Sujet: • < Le monde déborde de gens effrayants > ~VETTORIA L'EXTRAVAGANTE |UC| Sam 30 Avr - 15:40
Vettoria Van Mörker
Faith
Once upon a time...
J'aurais voulu qu'à ma mort, la Terre s'arrête de tourner. Que le monde entier se fige de chagrin. Et que dans le cœur des Hommes, l'absence creuse un sillon éternel. Mais il faut croire que je n'ai jamais eu ce que je voulais.
Je vais vous épargner l'histoire de la pauvre petite orpheline, abandonnée à l'âge de trois mois sur les marches du Couvent de San Francesco del deserto au beau milieu d'une nuit de mai. Je n'étais pas à plaindre ; seulement, je ne m'étais jamais adaptée à la vie religieuse. On m'appelait Vettoria la terrible, ce qui n'étais pas -comme je l'avais longtemps cru- un compliment. J'étais agitée, je refusais de me plier aux règles, et j'étais toujours celle qui brisait le silence à la fin de la prière. Ma seule amie était la Soeur Catarina, c'était elle qui m'avait trouvé, cette fameuse nuit de mai. La Soeur Catarina m'avait surnommée La Stravaganta, l'Extravagante. Ce fut ainsi que je me présentais par la suite, n'ayant aucun vrai patronyme.
A quatorze ans, je fuguais régulièrement, la nuit, pour rejoindre les quartiers animés de la Cité des Doges. Je m'étais fait de vrais amis, là-bas : cinq ou six garçons dont les noms m'échappent aujourd'hui. Avec eux, je passais mes soirées à faire des ricochets sur le canal Saint-Martin ou à explorer la belle Venise. Les badauds me regardaient de travers ; je ne comprenais pas, à l'époque, qu'on reproche à une gamine de s'amuser. Je compris bien plus tard que pour eux, je n'étais pas une "gamine". J'étais une fille de joie.
Un soir, l'un d'entre eux m'aborda, profitant du fait que je m'étais éloignée de mes amis afin de satisfaire une envie pressante dans une ruelle sombre. Il essaya tant bien que mal de me soumettre, mais comme je résistai, il devint violent. Au moment où il s'apprêtait à concrétiser ses désirs, un des garçons qui s'inquiétait de mon absence prolongée était intervenu, chassant l'homme à coup de bâtons. Sous l'émotion, nous étions tombés dans les bras l'un de l'autre ; et sans vraiment comprendre, je perdis ma virginité avec ce Lorenzo, ou Fabio, je ne pourrais vous dire.

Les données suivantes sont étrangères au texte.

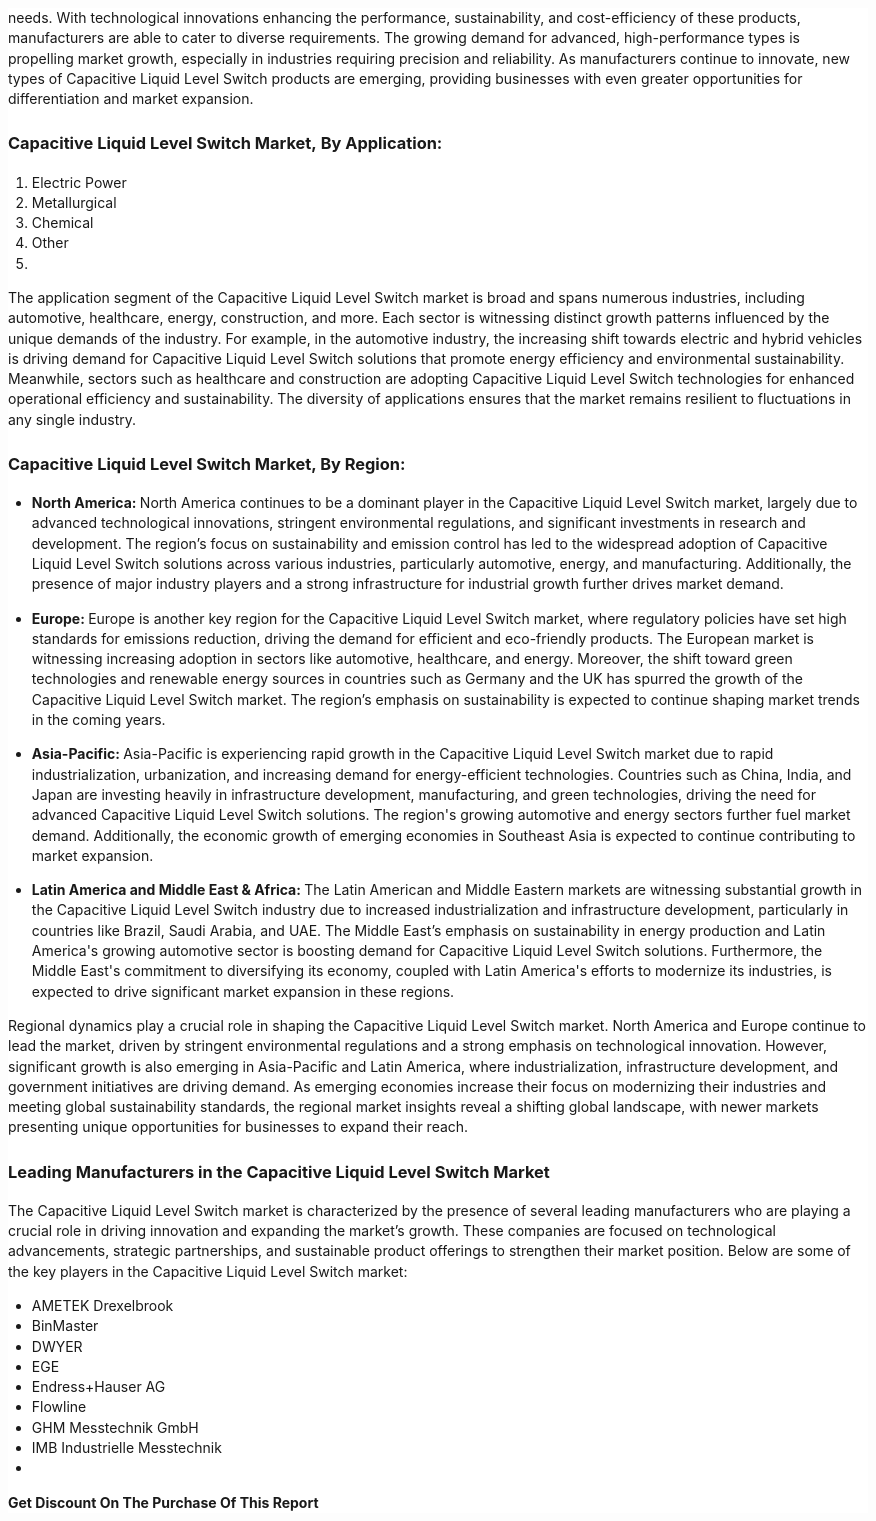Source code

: needs. With technological innovations enhancing the performance, sustainability, and cost-efficiency of these products, manufacturers are able to cater to diverse requirements. The growing demand for advanced, high-performance types is propelling market growth, especially in industries requiring precision and reliability. As manufacturers continue to innovate, new types of Capacitive Liquid Level Switch products are emerging, providing businesses with even greater opportunities for differentiation and market expansion.</p><h3>Capacitive Liquid Level Switch Market,&nbsp;By Application:</h3><ol><li>Electric Power<li> Metallurgical<li> Chemical<li> Other<li> </li></ol><p>The application segment of the Capacitive Liquid Level Switch market is broad and spans numerous industries, including automotive, healthcare, energy, construction, and more. Each sector is witnessing distinct growth patterns influenced by the unique demands of the industry. For example, in the automotive industry, the increasing shift towards electric and hybrid vehicles is driving demand for Capacitive Liquid Level Switch solutions that promote energy efficiency and environmental sustainability. Meanwhile, sectors such as healthcare and construction are adopting Capacitive Liquid Level Switch technologies for enhanced operational efficiency and sustainability. The diversity of applications ensures that the market remains resilient to fluctuations in any single industry.</p><h3>Capacitive Liquid Level Switch Market, By Region:</h3><ul><li><p><strong>North America:&nbsp;</strong>North America continues to be a dominant player in the Capacitive Liquid Level Switch market, largely due to advanced technological innovations, stringent environmental regulations, and significant investments in research and development. The region&rsquo;s focus on sustainability and emission control has led to the widespread adoption of Capacitive Liquid Level Switch solutions across various industries, particularly automotive, energy, and manufacturing. Additionally, the presence of major industry players and a strong infrastructure for industrial growth further drives market demand.</p></li><li><p><strong><strong>Europe:&nbsp;</strong></strong>Europe is another key region for the Capacitive Liquid Level Switch market, where regulatory policies have set high standards for emissions reduction, driving the demand for efficient and eco-friendly products. The European market is witnessing increasing adoption in sectors like automotive, healthcare, and energy. Moreover, the shift toward green technologies and renewable energy sources in countries such as Germany and the UK has spurred the growth of the Capacitive Liquid Level Switch market. The region&rsquo;s emphasis on sustainability is expected to continue shaping market trends in the coming years.</p></li><li><p><strong><strong>Asia-Pacific:&nbsp;</strong></strong>Asia-Pacific is experiencing rapid growth in the Capacitive Liquid Level Switch market due to rapid industrialization, urbanization, and increasing demand for energy-efficient technologies. Countries such as China, India, and Japan are investing heavily in infrastructure development, manufacturing, and green technologies, driving the need for advanced Capacitive Liquid Level Switch solutions. The region's growing automotive and energy sectors further fuel market demand. Additionally, the economic growth of emerging economies in Southeast Asia is expected to continue contributing to market expansion.</p></li><li><p><strong><strong>Latin America and Middle East &amp; Africa:&nbsp;</strong></strong>The Latin American and Middle Eastern markets are witnessing substantial growth in the Capacitive Liquid Level Switch industry due to increased industrialization and infrastructure development, particularly in countries like Brazil, Saudi Arabia, and UAE. The Middle East&rsquo;s emphasis on sustainability in energy production and Latin America's growing automotive sector is boosting demand for Capacitive Liquid Level Switch solutions. Furthermore, the Middle East's commitment to diversifying its economy, coupled with Latin America's efforts to modernize its industries, is expected to drive significant market expansion in these regions.</p></li></ul><p>Regional dynamics play a crucial role in shaping the Capacitive Liquid Level Switch market. North America and Europe continue to lead the market, driven by stringent environmental regulations and a strong emphasis on technological innovation. However, significant growth is also emerging in Asia-Pacific and Latin America, where industrialization, infrastructure development, and government initiatives are driving demand. As emerging economies increase their focus on modernizing their industries and meeting global sustainability standards, the regional market insights reveal a shifting global landscape, with newer markets presenting unique opportunities for businesses to expand their reach.</p><h3><strong>Leading Manufacturers in the Capacitive Liquid Level Switch Market</strong></h3><p>The Capacitive Liquid Level Switch market is characterized by the presence of several leading manufacturers who are playing a crucial role in driving innovation and expanding the market&rsquo;s growth. These companies are focused on technological advancements, strategic partnerships, and sustainable product offerings to strengthen their market position. Below are some of the key players in the Capacitive Liquid Level Switch market:</p></div><div class="article-main__content" data-test-id="publishing-text-block"><ul><li><span class="">AMETEK Drexelbrook<li> BinMaster<li> DWYER<li> EGE<li> Endress+Hauser AG<li> Flowline<li> GHM Messtechnik GmbH<li> IMB Industrielle Messtechnik<li> </span></li></ul></div><div class="article-main__content" data-test-id="publishing-text-block"><p><span class="font-[700]"><strong>Get Discount On The Purchase Of This Report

Mes amis posèrent un nouveau regard sur moi : je n'étais plus la jeune débutante à protéger ; j'étais devenue leur amante, à tous, et c'est avec plaisir et étonnement que je virent leur attitude changer vis-à-vis de moi. On ne peut pas dire qu'ils abusaient de ma naïveté ; après tout, eux aussi découvrait le plaisir charnel.
Je ne savais pas alors que l'acte sexuel était un péché. Pour moi, le péché charnel était synonyme d'anthropophagie. Ne vous moquez pas, on est stupide, quand on est élevée par des nonnes.
A dix-sept ans, je fuguai définitivement du couvent. Plus de limites stupides, plus de prières, plus de silences respectueux. Plus de toit non plus. Plus de repas chauds, de sourires amicaux, de lit confortable. Je vivais de larcins et de nuits rémunérées.